I am referring to page 21 in this guide:
https://www.adobe.com/content/dam/acom/en/devnet/acrobat/pdfs/iac_developer_guide.pdf
I have done that many times in the past and the result was 100% successful.
I need to do the same but using Java and Eclipse.
My ultimate objective is to be able to extract text from a flattened PDF which is an appraisal form. So the Form has Fields and Values in a flattened PDF, and it follows a strict and fixed layout.
So, I want to write a Windows Desktop Application that will open a flattened PDF, find the field caption, and jump to the field value, extract the text. I've done some research, and so far I realized that I have to use the Doc method "getPageNthWord()" using OLE JSObject in Java.
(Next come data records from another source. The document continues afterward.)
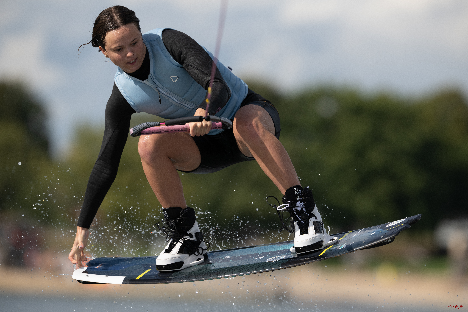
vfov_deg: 3.4
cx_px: 234
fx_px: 5200
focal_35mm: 400
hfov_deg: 5.2
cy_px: 156
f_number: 5
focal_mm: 400
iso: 320
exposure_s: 1/4000
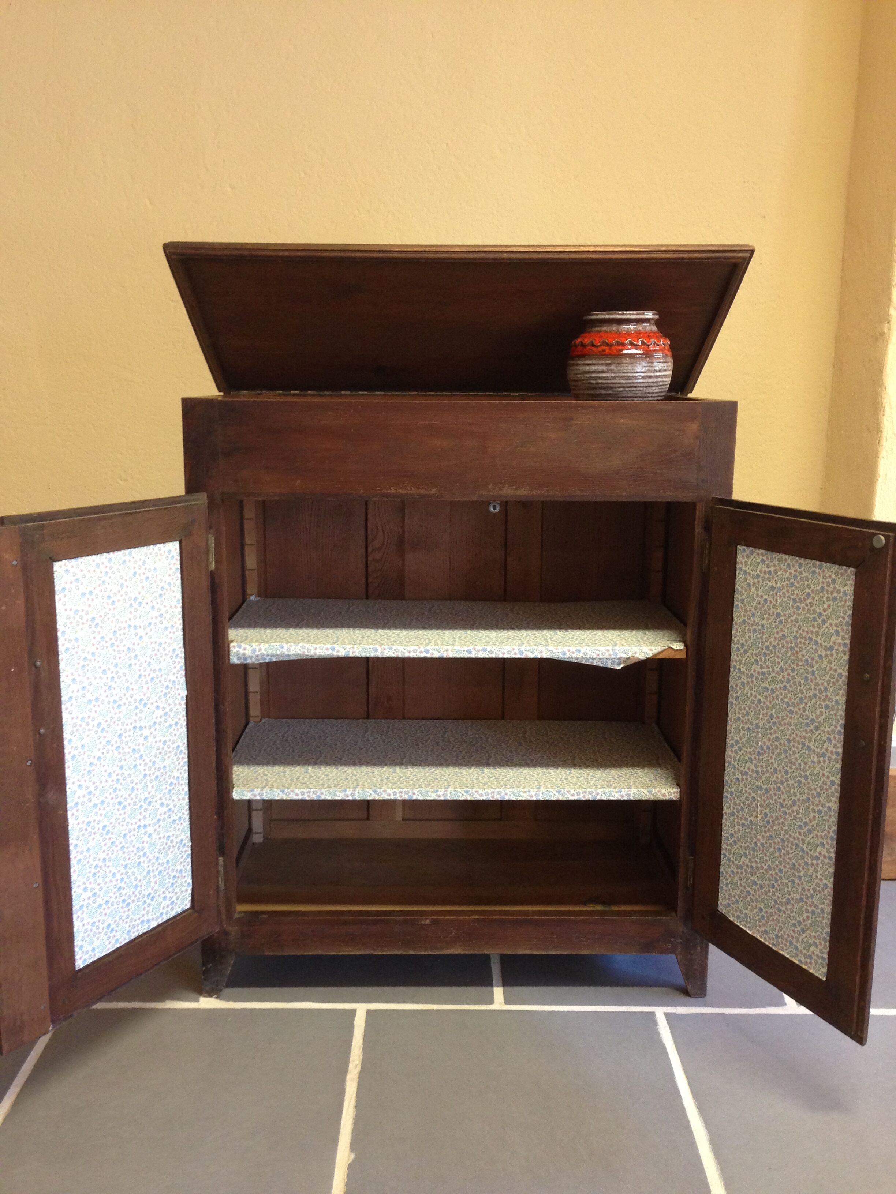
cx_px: 448
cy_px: 597
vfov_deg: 55.4
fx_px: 1139
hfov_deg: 42.9
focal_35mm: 33
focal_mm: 4.12
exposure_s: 1/20
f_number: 2.4
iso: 160
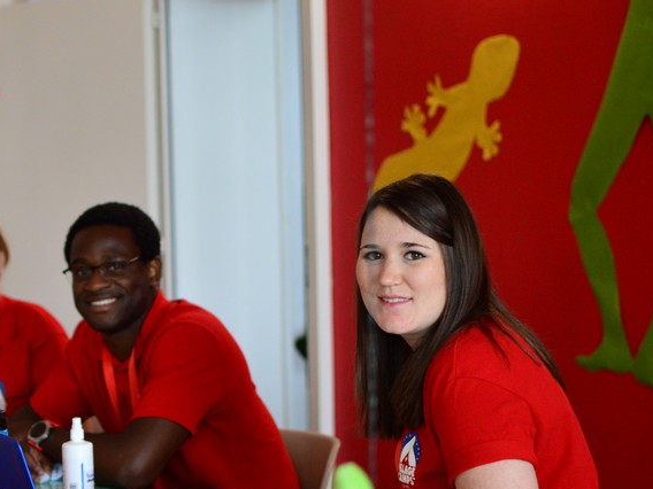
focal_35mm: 91
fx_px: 1714
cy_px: 346
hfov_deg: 21.2
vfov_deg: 16.2
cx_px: 106
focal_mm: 35
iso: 800
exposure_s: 1/320
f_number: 1.8
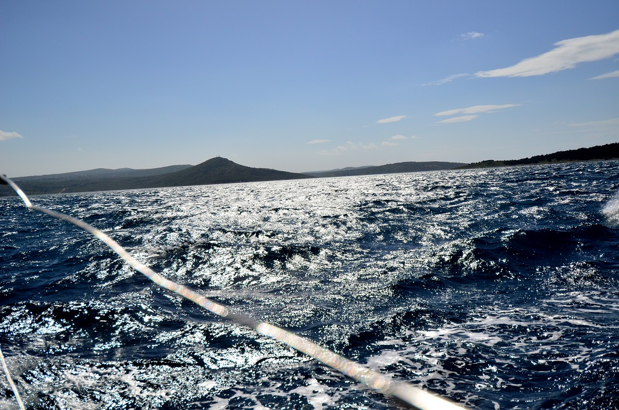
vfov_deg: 36.7
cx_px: 310
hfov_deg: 53.2
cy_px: 205
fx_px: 618
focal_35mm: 36
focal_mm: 24
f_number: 4.5
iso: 450
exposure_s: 1/8000
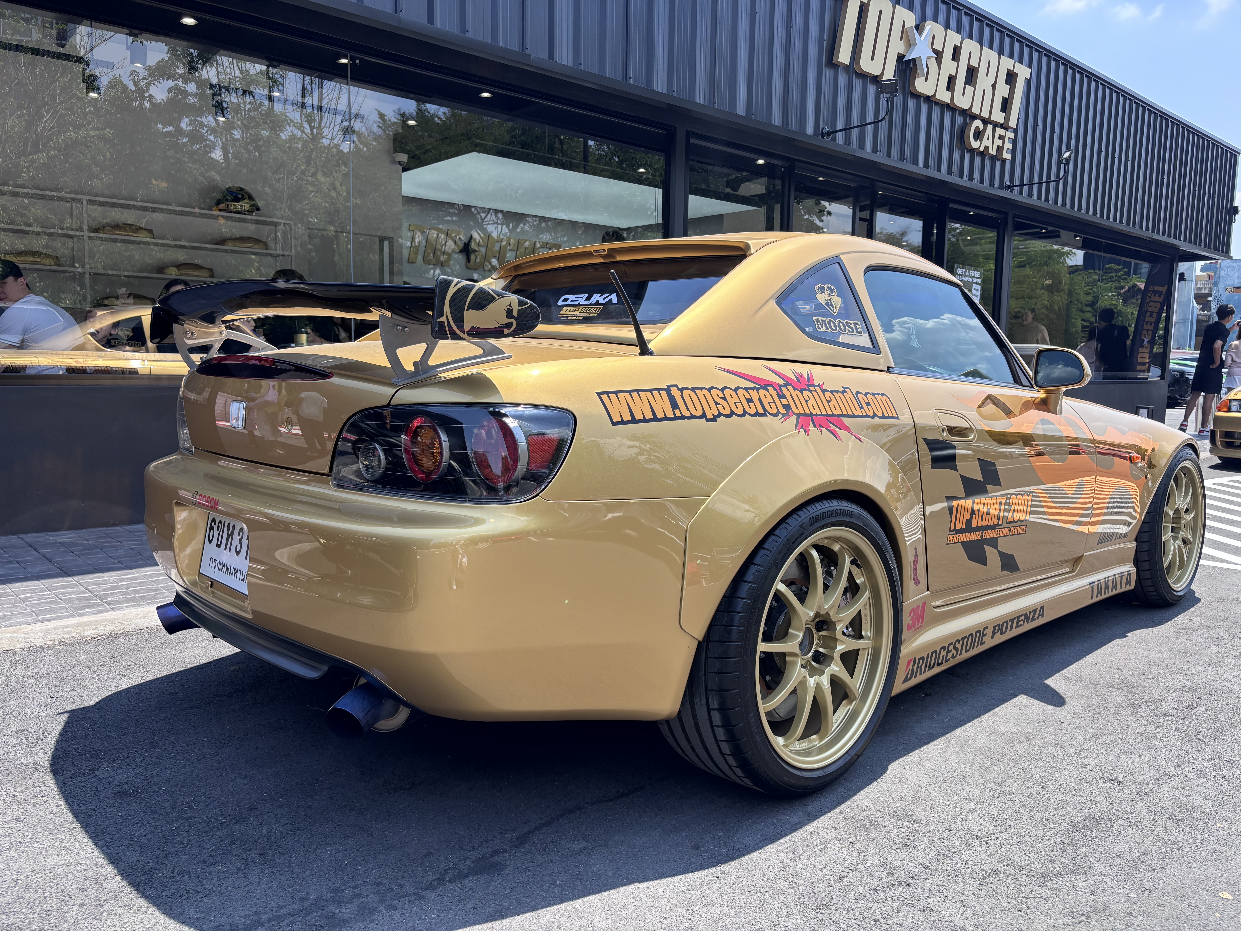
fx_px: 932
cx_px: 620
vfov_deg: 53.1
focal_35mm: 26
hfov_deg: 67.3
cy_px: 466
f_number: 1.6
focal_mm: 5.96
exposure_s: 1/1418
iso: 50
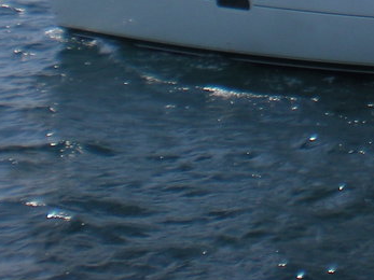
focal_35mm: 143
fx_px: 1544
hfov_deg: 13.0
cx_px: 577
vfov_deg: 9.8
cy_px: -223
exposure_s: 1/718
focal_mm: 6.3
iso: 64
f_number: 4.6
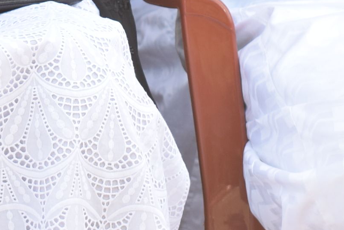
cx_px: 249
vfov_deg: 5.4
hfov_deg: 8.2
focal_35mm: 252
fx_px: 2408
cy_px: -138
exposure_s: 1/250
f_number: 5
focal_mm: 45
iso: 320
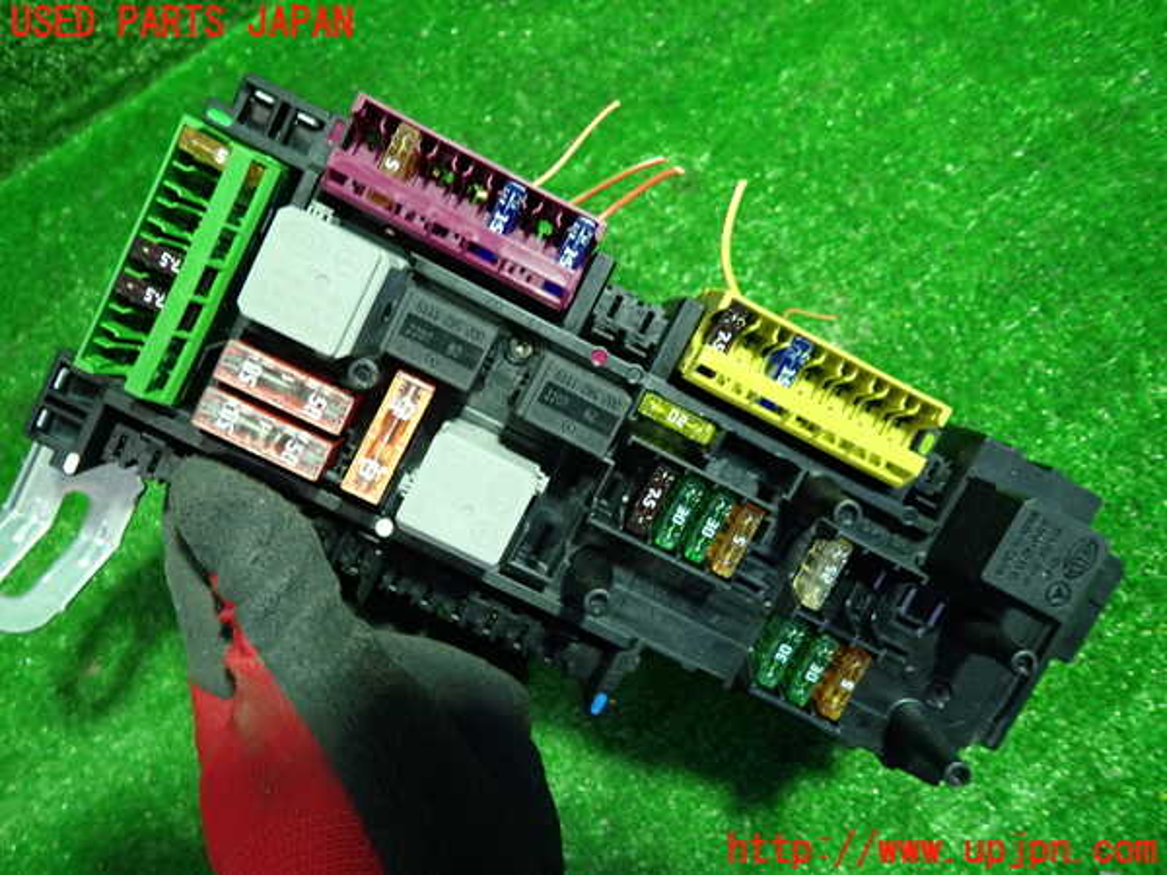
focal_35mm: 25
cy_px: 438
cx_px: 584
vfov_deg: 54.9
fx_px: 843
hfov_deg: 69.4
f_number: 2
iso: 320
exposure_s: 1/30
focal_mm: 4.5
I was able to use this code sample in the console window to extract the text of the current page:
var len = this.getPageNumWords(this.pageNum);
var txt="";
for (var i=0; i<len; i++) {
var w = this.getPageNthWord(this.pageNum, i);
txt += w + " ";
}
txt;
Questions:
- How I can add a reference to the Acrobat Library in Java Project in Eclipse.
- Is there any other method other than "gerPageNthWord()" that I can use to perform scraping to extract the text from PDF. I was expecting to find a method to extract a paragraph or the complete text of a given page.
Any help would be greatly appreciated.
Tarek